[EXCERPTED RECORDS — start]

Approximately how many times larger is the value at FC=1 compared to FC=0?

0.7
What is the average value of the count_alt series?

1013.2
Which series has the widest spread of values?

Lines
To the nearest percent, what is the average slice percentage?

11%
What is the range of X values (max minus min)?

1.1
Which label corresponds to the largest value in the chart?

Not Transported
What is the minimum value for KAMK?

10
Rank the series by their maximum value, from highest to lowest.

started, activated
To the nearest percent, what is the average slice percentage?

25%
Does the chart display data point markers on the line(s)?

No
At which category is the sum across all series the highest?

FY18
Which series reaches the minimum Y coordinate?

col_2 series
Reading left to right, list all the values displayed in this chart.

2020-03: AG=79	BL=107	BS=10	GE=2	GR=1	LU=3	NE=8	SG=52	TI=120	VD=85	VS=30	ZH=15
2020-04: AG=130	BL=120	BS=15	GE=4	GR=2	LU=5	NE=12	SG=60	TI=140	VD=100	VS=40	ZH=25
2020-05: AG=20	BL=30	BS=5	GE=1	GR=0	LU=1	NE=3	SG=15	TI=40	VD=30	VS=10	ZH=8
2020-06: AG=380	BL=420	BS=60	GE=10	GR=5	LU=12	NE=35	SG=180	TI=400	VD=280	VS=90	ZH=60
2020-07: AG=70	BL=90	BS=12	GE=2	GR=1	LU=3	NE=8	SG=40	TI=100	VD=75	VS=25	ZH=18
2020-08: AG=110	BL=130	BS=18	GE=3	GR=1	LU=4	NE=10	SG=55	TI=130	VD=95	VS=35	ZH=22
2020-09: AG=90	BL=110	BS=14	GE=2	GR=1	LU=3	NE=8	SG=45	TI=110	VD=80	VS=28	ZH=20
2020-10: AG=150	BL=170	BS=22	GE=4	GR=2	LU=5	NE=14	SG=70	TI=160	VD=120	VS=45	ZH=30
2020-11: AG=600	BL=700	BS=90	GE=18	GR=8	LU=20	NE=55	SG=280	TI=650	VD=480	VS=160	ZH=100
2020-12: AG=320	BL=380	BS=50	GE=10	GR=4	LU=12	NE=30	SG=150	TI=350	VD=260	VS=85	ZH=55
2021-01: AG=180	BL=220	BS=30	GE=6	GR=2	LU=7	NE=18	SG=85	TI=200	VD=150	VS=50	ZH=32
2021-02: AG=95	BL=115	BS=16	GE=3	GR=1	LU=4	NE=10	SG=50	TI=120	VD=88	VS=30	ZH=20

[EXCERPTED RECORDS — finish]

— INSTRUCTIONS FOR THE TASK —
In the records above, replace every "slice percentage" with "slice share" and write the records out again with nothing else changed.

— WORKED SOLUTION —
Approximately how many times larger is the value at FC=1 compared to FC=0?

0.7
What is the average value of the count_alt series?

1013.2
Which series has the widest spread of values?

Lines
To the nearest percent, what is the average slice share?

11%
What is the range of X values (max minus min)?

1.1
Which label corresponds to the largest value in the chart?

Not Transported
What is the minimum value for KAMK?

10
Rank the series by their maximum value, from highest to lowest.

started, activated
To the nearest percent, what is the average slice share?

25%
Does the chart display data point markers on the line(s)?

No
At which category is the sum across all series the highest?

FY18
Which series reaches the minimum Y coordinate?

col_2 series
Reading left to right, list all the values displayed in this chart.

2020-03: AG=79	BL=107	BS=10	GE=2	GR=1	LU=3	NE=8	SG=52	TI=120	VD=85	VS=30	ZH=15
2020-04: AG=130	BL=120	BS=15	GE=4	GR=2	LU=5	NE=12	SG=60	TI=140	VD=100	VS=40	ZH=25
2020-05: AG=20	BL=30	BS=5	GE=1	GR=0	LU=1	NE=3	SG=15	TI=40	VD=30	VS=10	ZH=8
2020-06: AG=380	BL=420	BS=60	GE=10	GR=5	LU=12	NE=35	SG=180	TI=400	VD=280	VS=90	ZH=60
2020-07: AG=70	BL=90	BS=12	GE=2	GR=1	LU=3	NE=8	SG=40	TI=100	VD=75	VS=25	ZH=18
2020-08: AG=110	BL=130	BS=18	GE=3	GR=1	LU=4	NE=10	SG=55	TI=130	VD=95	VS=35	ZH=22
2020-09: AG=90	BL=110	BS=14	GE=2	GR=1	LU=3	NE=8	SG=45	TI=110	VD=80	VS=28	ZH=20
2020-10: AG=150	BL=170	BS=22	GE=4	GR=2	LU=5	NE=14	SG=70	TI=160	VD=120	VS=45	ZH=30
2020-11: AG=600	BL=700	BS=90	GE=18	GR=8	LU=20	NE=55	SG=280	TI=650	VD=480	VS=160	ZH=100
2020-12: AG=320	BL=380	BS=50	GE=10	GR=4	LU=12	NE=30	SG=150	TI=350	VD=260	VS=85	ZH=55
2021-01: AG=180	BL=220	BS=30	GE=6	GR=2	LU=7	NE=18	SG=85	TI=200	VD=150	VS=50	ZH=32
2021-02: AG=95	BL=115	BS=16	GE=3	GR=1	LU=4	NE=10	SG=50	TI=120	VD=88	VS=30	ZH=20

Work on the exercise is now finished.